* [RECORDED DATA]

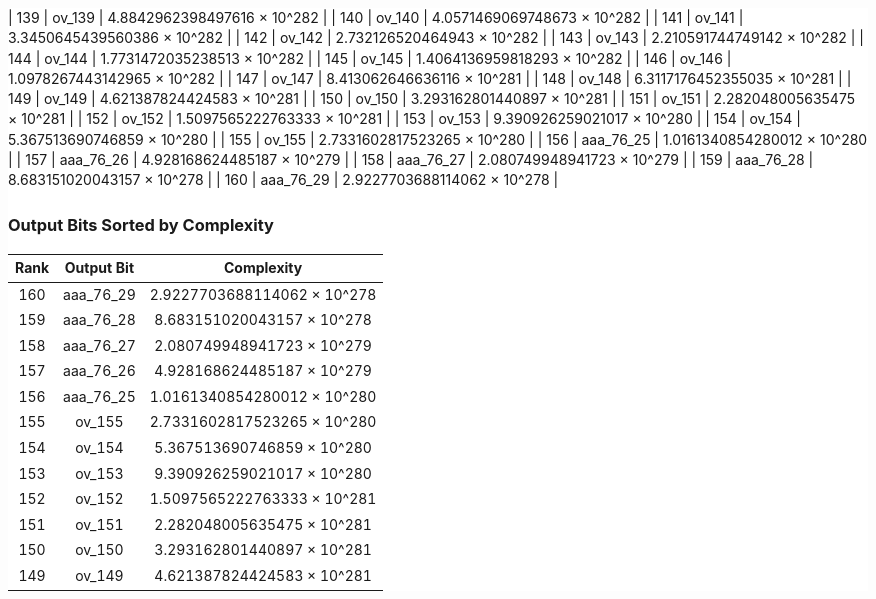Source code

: | 139 | ov_139 | 4.8842962398497616 × 10^282 |
| 140 | ov_140 | 4.0571469069748673 × 10^282 |
| 141 | ov_141 | 3.3450645439560386 × 10^282 |
| 142 | ov_142 | 2.732126520464943 × 10^282 |
| 143 | ov_143 | 2.210591744749142 × 10^282 |
| 144 | ov_144 | 1.7731472035238513 × 10^282 |
| 145 | ov_145 | 1.4064136959818293 × 10^282 |
| 146 | ov_146 | 1.0978267443142965 × 10^282 |
| 147 | ov_147 | 8.413062646636116 × 10^281 |
| 148 | ov_148 | 6.3117176452355035 × 10^281 |
| 149 | ov_149 | 4.621387824424583 × 10^281 |
| 150 | ov_150 | 3.293162801440897 × 10^281 |
| 151 | ov_151 | 2.282048005635475 × 10^281 |
| 152 | ov_152 | 1.5097565222763333 × 10^281 |
| 153 | ov_153 | 9.390926259021017 × 10^280 |
| 154 | ov_154 | 5.367513690746859 × 10^280 |
| 155 | ov_155 | 2.7331602817523265 × 10^280 |
| 156 | aaa_76_25 | 1.0161340854280012 × 10^280 |
| 157 | aaa_76_26 | 4.928168624485187 × 10^279 |
| 158 | aaa_76_27 | 2.080749948941723 × 10^279 |
| 159 | aaa_76_28 | 8.683151020043157 × 10^278 |
| 160 | aaa_76_29 | 2.9227703688114062 × 10^278 |

### Output Bits Sorted by Complexity

| Rank | Output Bit | Complexity |
|:----:|:----------:|:----------:|
| 160 | aaa_76_29 | 2.9227703688114062 × 10^278 |
| 159 | aaa_76_28 | 8.683151020043157 × 10^278 |
| 158 | aaa_76_27 | 2.080749948941723 × 10^279 |
| 157 | aaa_76_26 | 4.928168624485187 × 10^279 |
| 156 | aaa_76_25 | 1.0161340854280012 × 10^280 |
| 155 | ov_155 | 2.7331602817523265 × 10^280 |
| 154 | ov_154 | 5.367513690746859 × 10^280 |
| 153 | ov_153 | 9.390926259021017 × 10^280 |
| 152 | ov_152 | 1.5097565222763333 × 10^281 |
| 151 | ov_151 | 2.282048005635475 × 10^281 |
| 150 | ov_150 | 3.293162801440897 × 10^281 |
| 149 | ov_149 | 4.621387824424583 × 10^281 |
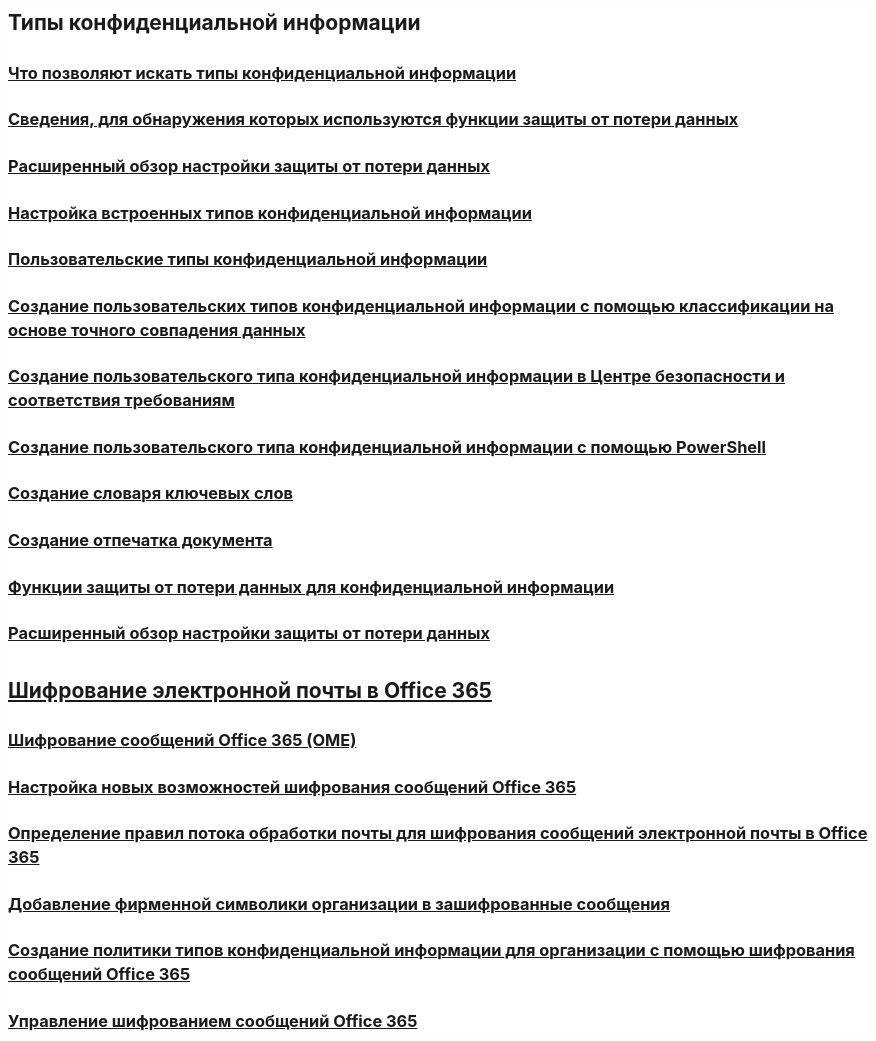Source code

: ## Типы конфиденциальной информации
### [Что позволяют искать типы конфиденциальной информации](what-the-sensitive-information-types-look-for.md)
### [Сведения, для обнаружения которых используются функции защиты от потери данных](what-the-dlp-functions-look-for.md)
### [Расширенный обзор настройки защиты от потери данных](https://go.microsoft.com/fwlink/?linkid=852306)
### [Настройка встроенных типов конфиденциальной информации](customize-a-built-in-sensitive-information-type.md)
### [Пользовательские типы конфиденциальной информации](custom-sensitive-info-types.md)
### [Создание пользовательских типов конфиденциальной информации с помощью классификации на основе точного совпадения данных](create-custom-sensitive-information-types-with-exact-data-match-based-classification.md)
### [Создание пользовательского типа конфиденциальной информации в Центре безопасности и соответствия требованиям](create-a-custom-sensitive-information-type.md)
### [Создание пользовательского типа конфиденциальной информации с помощью PowerShell](create-a-custom-sensitive-information-type-in-scc-powershell.md)
### [Создание словаря ключевых слов](create-a-keyword-dictionary.md)
### [Создание отпечатка документа](document-fingerprinting.md)
### [Функции защиты от потери данных для конфиденциальной информации](what-the-dlp-functions-look-for.md)
### [Расширенный обзор настройки защиты от потери данных](https://go.microsoft.com/fwlink/?linkid=852306)

## [Шифрование электронной почты в Office 365](email-encryption.md)
### [Шифрование сообщений Office 365 (OME)](ome.md)
### [Настройка новых возможностей шифрования сообщений Office 365](set-up-new-message-encryption-capabilities.md)
### [Определение правил потока обработки почты для шифрования сообщений электронной почты в Office 365](define-mail-flow-rules-to-encrypt-email.md)
### [Добавление фирменной символики организации в зашифрованные сообщения](add-your-organization-brand-to-encrypted-messages.md)
### [Создание политики типов конфиденциальной информации для организации с помощью шифрования сообщений Office 365](ome-sensitive-info-types.md)
### [Управление шифрованием сообщений Office 365](manage-office-365-message-encryption.md)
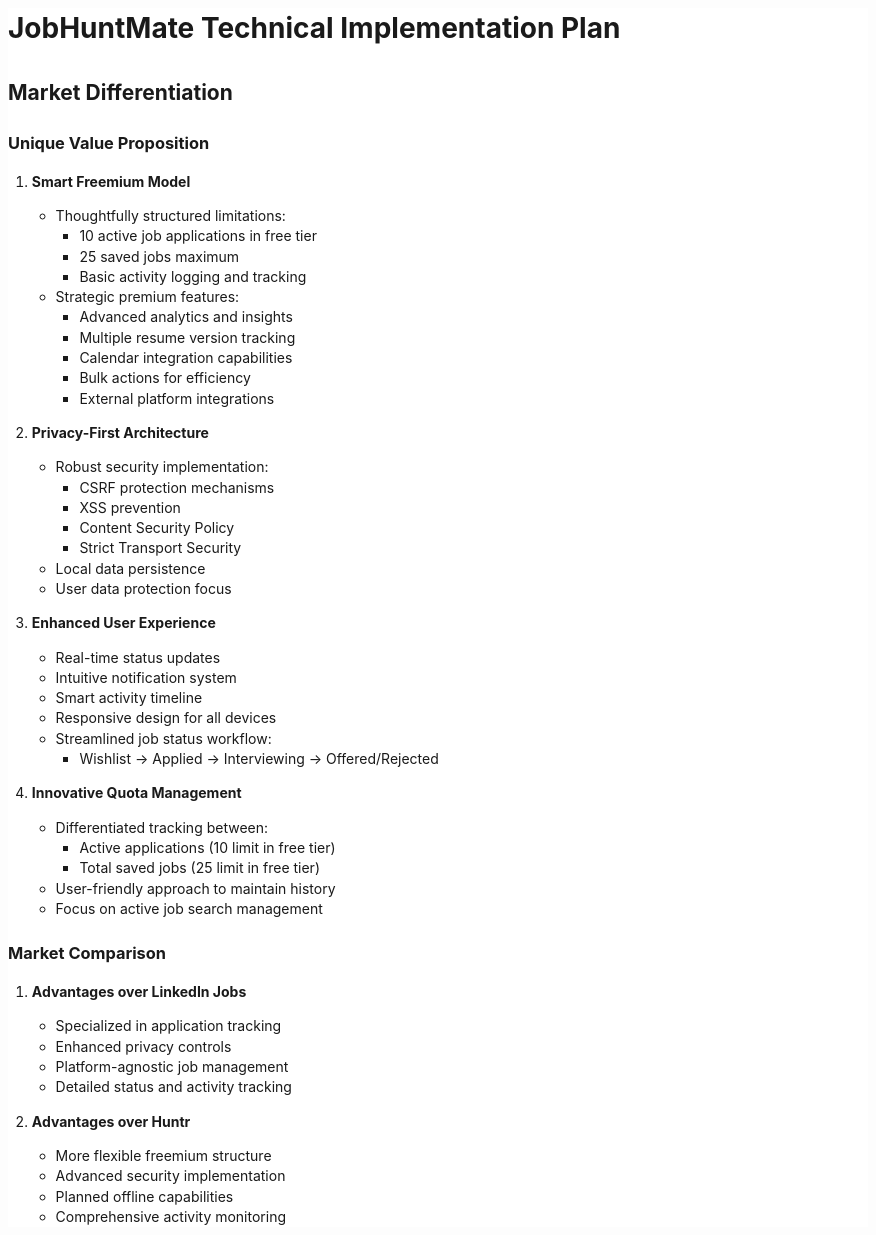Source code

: # JobHuntMate Technical Implementation Plan

## Market Differentiation

### Unique Value Proposition
1. **Smart Freemium Model**
   - Thoughtfully structured limitations:
     - 10 active job applications in free tier
     - 25 saved jobs maximum
     - Basic activity logging and tracking
   - Strategic premium features:
     - Advanced analytics and insights
     - Multiple resume version tracking
     - Calendar integration capabilities
     - Bulk actions for efficiency
     - External platform integrations

2. **Privacy-First Architecture**
   - Robust security implementation:
     - CSRF protection mechanisms
     - XSS prevention
     - Content Security Policy
     - Strict Transport Security
   - Local data persistence
   - User data protection focus

3. **Enhanced User Experience**
   - Real-time status updates
   - Intuitive notification system
   - Smart activity timeline
   - Responsive design for all devices
   - Streamlined job status workflow:
     - Wishlist → Applied → Interviewing → Offered/Rejected

4. **Innovative Quota Management**
   - Differentiated tracking between:
     - Active applications (10 limit in free tier)
     - Total saved jobs (25 limit in free tier)
   - User-friendly approach to maintain history
   - Focus on active job search management

### Market Comparison

1. **Advantages over LinkedIn Jobs**
   - Specialized in application tracking
   - Enhanced privacy controls
   - Platform-agnostic job management
   - Detailed status and activity tracking

2. **Advantages over Huntr**
   - More flexible freemium structure
   - Advanced security implementation
   - Planned offline capabilities
   - Comprehensive activity monitoring
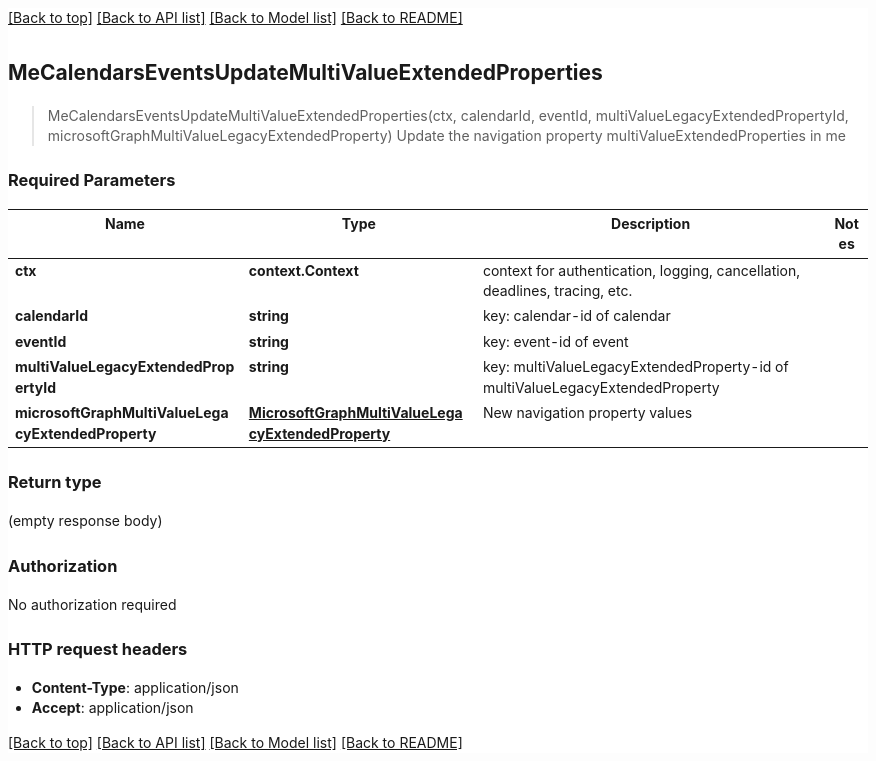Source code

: [[Back to top]](#) [[Back to API list]](../README.md#documentation-for-api-endpoints)
[[Back to Model list]](../README.md#documentation-for-models)
[[Back to README]](../README.md)


## MeCalendarsEventsUpdateMultiValueExtendedProperties

> MeCalendarsEventsUpdateMultiValueExtendedProperties(ctx, calendarId, eventId, multiValueLegacyExtendedPropertyId, microsoftGraphMultiValueLegacyExtendedProperty)
Update the navigation property multiValueExtendedProperties in me

### Required Parameters


Name | Type | Description  | Notes
------------- | ------------- | ------------- | -------------
**ctx** | **context.Context** | context for authentication, logging, cancellation, deadlines, tracing, etc.
**calendarId** | **string**| key: calendar-id of calendar | 
**eventId** | **string**| key: event-id of event | 
**multiValueLegacyExtendedPropertyId** | **string**| key: multiValueLegacyExtendedProperty-id of multiValueLegacyExtendedProperty | 
**microsoftGraphMultiValueLegacyExtendedProperty** | [**MicrosoftGraphMultiValueLegacyExtendedProperty**](MicrosoftGraphMultiValueLegacyExtendedProperty.md)| New navigation property values | 

### Return type

 (empty response body)

### Authorization

No authorization required

### HTTP request headers

- **Content-Type**: application/json
- **Accept**: application/json

[[Back to top]](#) [[Back to API list]](../README.md#documentation-for-api-endpoints)
[[Back to Model list]](../README.md#documentation-for-models)
[[Back to README]](../README.md)


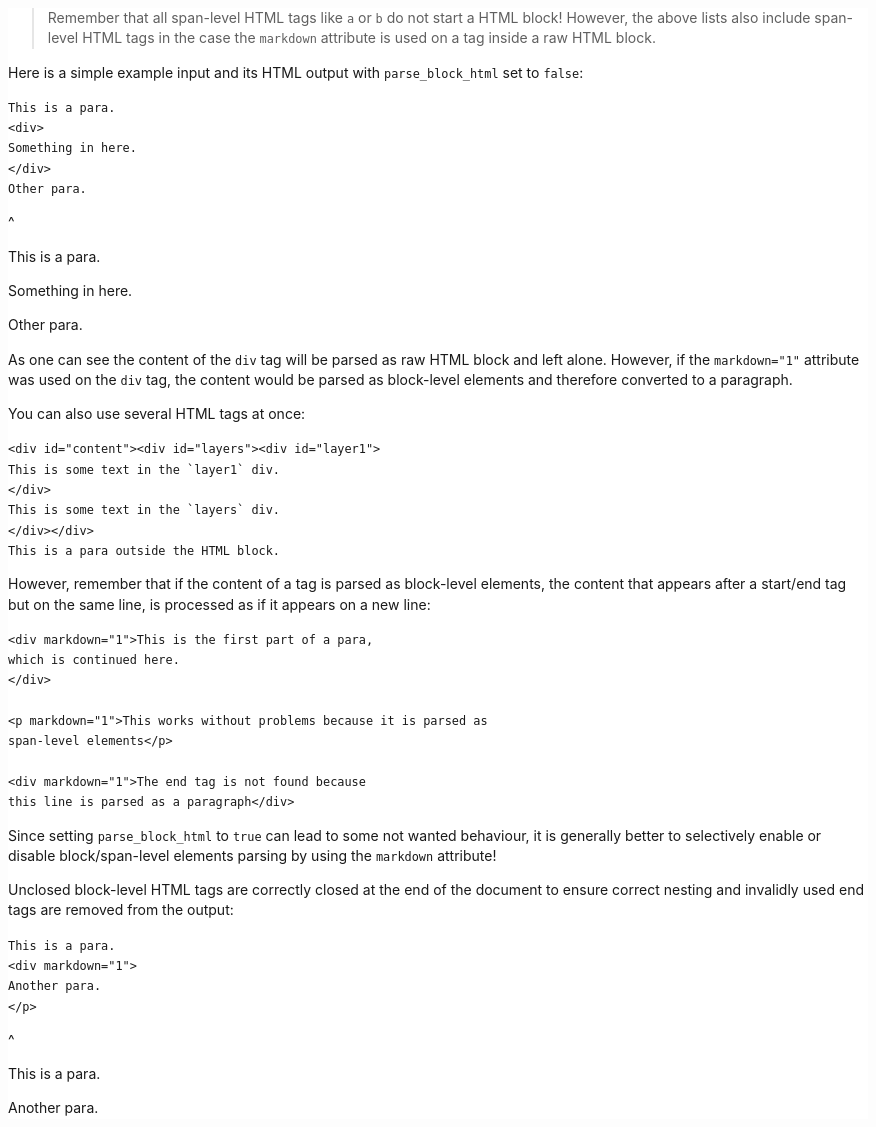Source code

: > Remember that all span-level HTML tags like `a` or `b` do not start a HTML block! However, the
> above lists also include span-level HTML tags in the case the `markdown` attribute is used on a
> tag inside a raw HTML block.

Here is a simple example input and its HTML output with `parse_block_html` set to `false`:

    This is a para.
    <div>
    Something in here.
    </div>
    Other para.
^
    <p>This is a para.</p>
    <div>
    Something in here.
    </div>
    <p>Other para.</p>

As one can see the content of the `div` tag will be parsed as raw HTML block and left alone.
However, if the `markdown="1"` attribute was used on the `div` tag, the content would be parsed as
block-level elements and therefore converted to a paragraph.

You can also use several HTML tags at once:

    <div id="content"><div id="layers"><div id="layer1">
    This is some text in the `layer1` div.
    </div>
    This is some text in the `layers` div.
    </div></div>
    This is a para outside the HTML block.

However, remember that if the content of a tag is parsed as block-level elements, the content that
appears after a start/end tag but on the same line, is processed as if it appears on a new line:

    <div markdown="1">This is the first part of a para,
    which is continued here.
    </div>

    <p markdown="1">This works without problems because it is parsed as
    span-level elements</p>

    <div markdown="1">The end tag is not found because
    this line is parsed as a paragraph</div>

Since setting `parse_block_html` to `true` can lead to some not wanted behaviour, it is generally
better to selectively enable or disable block/span-level elements parsing by using the `markdown`
attribute!

Unclosed block-level HTML tags are correctly closed at the end of the document to ensure correct
nesting and invalidly used end tags are removed from the output:

    This is a para.
    <div markdown="1">
    Another para.
    </p>
^
    <p>This is a para.</p>
    <div>
      <p>Another para.</p>
    </div>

* [WHAT YOU WILL DO] Reproduce exactly the entries from their first line through the line containing "1.0978267443142965 × 10^282 |", including both, and omit any pictures.

* [RESPONSE TO THIS EXERCISE]
Source code

: | 139 | ov_139 | 4.8842962398497616 × 10^282 |
| 140 | ov_140 | 4.0571469069748673 × 10^282 |
| 141 | ov_141 | 3.3450645439560386 × 10^282 |
| 142 | ov_142 | 2.732126520464943 × 10^282 |
| 143 | ov_143 | 2.210591744749142 × 10^282 |
| 144 | ov_144 | 1.7731472035238513 × 10^282 |
| 145 | ov_145 | 1.4064136959818293 × 10^282 |
| 146 | ov_146 | 1.0978267443142965 × 10^282 |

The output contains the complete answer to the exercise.